Map-Gazing No Longer Transports the Imagination

Society Culture

Ever since the disastrous March 11 earthquake, people have asked me time and time again if my hometown Morioka in Iwate Prefecture is all right. I tell them that thankfully the city escaped serious damage because of its inland location. That is about all I can say in response to their sympathetic concern. And it is said with mixed emotions, in light of how Morioka, the capital of Iwate, emerged relatively unscathed from a disaster that wreaked such havoc on other parts of the prefecture.

Tōhoku Geography a Mystery to Most

It gradually dawned on me that a lot of people cannot picture the geography of the Tōhoku region. They know next to nothing about the locations of Tōhoku’s prefectures or its mountain ranges, highlands, rivers, and coasts; and lack even a rough idea of the region’s railway network. This hazy view of Tōhoku is probably most prevalent among those living in the southwest of Japan. Everyone can quite easily mentally map out the area in which they live, but the farther away the locale, the vaguer the image gets.

Still, I’m astounded that people could even entertain the notion that the tsunami might have reached Morioka—despite the fact that, day after day, newspapers covering the disaster had included maps of the Tōhoku region and of its three affected prefectures in particular. Encountering those maps so often should have helped even the most uninformed about Tōhoku become familiar with its geography. Granted, maps in newspapers are just in black and white, so they cannot indicate differences in elevation, making it impossible to distinguish plains apart from mountains.

In a color-coded map, the plains would be green and the mountains brown. In the case of Iwate Prefecture, the map would be mostly brown, with a narrow strip of green running through the middle. That green is the basin of Kitakami River, which traverses the prefecture from north to south. Apart from that, the rest of the prefecture’s map is overwhelmingly brown. In particular, it is the brown of the Kitakami Highlands that dominates the entire area between the coast and the central strip of green. From this it is clear that there is simply no way that a tsunami could have traveled the roughly 100 kilometers from Miyako to Morioka (or from Kamaishi to Hanamaki).

* [Items]:
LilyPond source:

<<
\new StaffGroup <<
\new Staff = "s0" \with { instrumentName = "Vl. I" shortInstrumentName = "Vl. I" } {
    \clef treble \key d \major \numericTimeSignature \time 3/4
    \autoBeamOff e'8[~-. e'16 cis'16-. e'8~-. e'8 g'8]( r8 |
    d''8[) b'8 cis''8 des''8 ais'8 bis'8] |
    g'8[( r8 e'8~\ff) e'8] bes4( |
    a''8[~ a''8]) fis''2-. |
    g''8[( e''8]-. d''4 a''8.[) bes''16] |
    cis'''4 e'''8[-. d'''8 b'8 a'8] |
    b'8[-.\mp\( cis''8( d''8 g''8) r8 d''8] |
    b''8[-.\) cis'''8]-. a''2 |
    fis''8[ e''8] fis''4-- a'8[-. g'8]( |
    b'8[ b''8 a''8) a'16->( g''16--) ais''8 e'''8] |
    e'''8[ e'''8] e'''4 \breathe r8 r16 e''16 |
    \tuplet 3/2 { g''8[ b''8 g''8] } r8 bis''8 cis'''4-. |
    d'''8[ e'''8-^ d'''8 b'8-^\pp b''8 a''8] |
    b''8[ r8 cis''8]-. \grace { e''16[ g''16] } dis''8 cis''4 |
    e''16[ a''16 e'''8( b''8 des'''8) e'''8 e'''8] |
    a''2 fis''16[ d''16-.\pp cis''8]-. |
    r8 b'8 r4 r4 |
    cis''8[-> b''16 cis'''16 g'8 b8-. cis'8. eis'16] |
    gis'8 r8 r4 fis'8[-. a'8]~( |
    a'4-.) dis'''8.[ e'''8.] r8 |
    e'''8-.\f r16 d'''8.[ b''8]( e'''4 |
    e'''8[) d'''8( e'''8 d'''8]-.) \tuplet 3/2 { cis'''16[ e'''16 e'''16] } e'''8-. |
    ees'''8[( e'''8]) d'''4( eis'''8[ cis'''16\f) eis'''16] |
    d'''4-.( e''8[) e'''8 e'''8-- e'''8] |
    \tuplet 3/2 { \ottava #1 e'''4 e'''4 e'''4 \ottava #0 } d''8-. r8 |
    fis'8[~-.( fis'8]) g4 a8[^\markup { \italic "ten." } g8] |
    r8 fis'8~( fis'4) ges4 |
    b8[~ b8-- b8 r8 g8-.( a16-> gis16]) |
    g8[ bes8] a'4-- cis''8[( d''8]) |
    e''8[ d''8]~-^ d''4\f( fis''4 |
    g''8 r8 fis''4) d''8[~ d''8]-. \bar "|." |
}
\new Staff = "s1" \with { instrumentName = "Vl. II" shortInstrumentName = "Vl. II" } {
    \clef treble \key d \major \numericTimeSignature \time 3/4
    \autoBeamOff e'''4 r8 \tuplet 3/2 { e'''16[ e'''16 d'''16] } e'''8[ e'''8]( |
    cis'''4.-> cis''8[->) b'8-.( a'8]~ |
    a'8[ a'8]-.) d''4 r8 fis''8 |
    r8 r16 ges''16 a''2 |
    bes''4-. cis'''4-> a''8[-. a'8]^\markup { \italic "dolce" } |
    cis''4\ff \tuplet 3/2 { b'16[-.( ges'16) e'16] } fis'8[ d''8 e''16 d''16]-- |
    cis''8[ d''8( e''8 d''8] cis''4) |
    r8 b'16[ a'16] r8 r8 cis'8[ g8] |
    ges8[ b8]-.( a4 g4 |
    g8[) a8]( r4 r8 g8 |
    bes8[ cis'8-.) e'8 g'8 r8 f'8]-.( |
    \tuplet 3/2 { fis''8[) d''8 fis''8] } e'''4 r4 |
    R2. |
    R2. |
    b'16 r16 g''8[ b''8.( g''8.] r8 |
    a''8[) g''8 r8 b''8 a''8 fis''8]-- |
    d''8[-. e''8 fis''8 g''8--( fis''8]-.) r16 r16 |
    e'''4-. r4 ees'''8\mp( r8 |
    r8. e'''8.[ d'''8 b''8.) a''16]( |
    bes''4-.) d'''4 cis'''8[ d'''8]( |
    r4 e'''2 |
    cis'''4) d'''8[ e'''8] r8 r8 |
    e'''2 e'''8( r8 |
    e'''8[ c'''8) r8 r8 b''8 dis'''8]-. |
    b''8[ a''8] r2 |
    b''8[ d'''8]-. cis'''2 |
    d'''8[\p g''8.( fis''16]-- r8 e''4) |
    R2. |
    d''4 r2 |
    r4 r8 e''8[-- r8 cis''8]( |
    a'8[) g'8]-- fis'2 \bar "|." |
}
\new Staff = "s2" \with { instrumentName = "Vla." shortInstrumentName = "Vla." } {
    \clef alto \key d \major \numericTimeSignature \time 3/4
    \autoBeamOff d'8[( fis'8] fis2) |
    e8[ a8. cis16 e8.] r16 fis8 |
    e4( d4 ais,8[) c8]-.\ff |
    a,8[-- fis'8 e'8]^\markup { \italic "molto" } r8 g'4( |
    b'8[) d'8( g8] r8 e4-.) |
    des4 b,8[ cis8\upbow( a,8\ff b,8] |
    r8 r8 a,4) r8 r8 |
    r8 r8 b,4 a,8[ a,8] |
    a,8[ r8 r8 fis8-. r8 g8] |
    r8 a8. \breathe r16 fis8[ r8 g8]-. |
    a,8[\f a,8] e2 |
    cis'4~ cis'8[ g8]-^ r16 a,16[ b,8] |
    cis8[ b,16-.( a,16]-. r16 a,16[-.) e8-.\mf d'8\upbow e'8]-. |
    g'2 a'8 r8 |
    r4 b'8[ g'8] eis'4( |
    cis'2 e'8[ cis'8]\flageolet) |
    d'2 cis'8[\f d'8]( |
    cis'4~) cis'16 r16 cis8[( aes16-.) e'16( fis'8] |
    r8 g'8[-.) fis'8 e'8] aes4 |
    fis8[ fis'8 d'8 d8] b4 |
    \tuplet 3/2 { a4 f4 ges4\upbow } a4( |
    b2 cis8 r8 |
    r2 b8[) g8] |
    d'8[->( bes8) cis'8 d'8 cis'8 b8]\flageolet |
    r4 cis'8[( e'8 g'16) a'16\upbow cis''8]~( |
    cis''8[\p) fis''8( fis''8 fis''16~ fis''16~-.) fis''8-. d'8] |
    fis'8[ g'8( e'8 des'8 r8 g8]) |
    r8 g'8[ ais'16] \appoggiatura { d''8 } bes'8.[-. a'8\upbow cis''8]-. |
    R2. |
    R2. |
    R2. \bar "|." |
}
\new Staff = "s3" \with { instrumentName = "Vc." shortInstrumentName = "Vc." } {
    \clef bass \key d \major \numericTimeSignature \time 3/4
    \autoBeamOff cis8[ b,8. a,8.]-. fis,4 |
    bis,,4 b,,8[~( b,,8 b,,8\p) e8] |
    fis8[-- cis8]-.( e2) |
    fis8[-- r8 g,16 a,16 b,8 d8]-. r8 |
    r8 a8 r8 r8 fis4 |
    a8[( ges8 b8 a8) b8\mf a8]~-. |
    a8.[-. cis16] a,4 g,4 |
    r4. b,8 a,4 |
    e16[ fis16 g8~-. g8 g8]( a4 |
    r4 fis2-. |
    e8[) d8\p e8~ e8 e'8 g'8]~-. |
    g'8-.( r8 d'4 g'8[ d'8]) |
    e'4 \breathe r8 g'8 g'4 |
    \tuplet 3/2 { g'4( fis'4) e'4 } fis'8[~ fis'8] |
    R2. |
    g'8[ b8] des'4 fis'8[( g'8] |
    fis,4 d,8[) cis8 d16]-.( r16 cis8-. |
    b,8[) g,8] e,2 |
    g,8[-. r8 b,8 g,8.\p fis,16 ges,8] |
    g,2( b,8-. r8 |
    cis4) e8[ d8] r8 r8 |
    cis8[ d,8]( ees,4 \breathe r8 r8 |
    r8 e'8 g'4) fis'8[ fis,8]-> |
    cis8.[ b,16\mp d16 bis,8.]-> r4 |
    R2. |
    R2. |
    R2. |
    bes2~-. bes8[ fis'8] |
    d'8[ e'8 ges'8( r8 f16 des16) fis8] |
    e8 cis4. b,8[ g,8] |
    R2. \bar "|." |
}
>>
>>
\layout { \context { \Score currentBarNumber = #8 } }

* [Your instructions]: List the place names that the last sentence of the map-gazing essay above uses as start and end points of the distance a tsunami could not have traveled.

* [Answer to the exercise]: Miyako, Morioka, Kamaishi, Hanamaki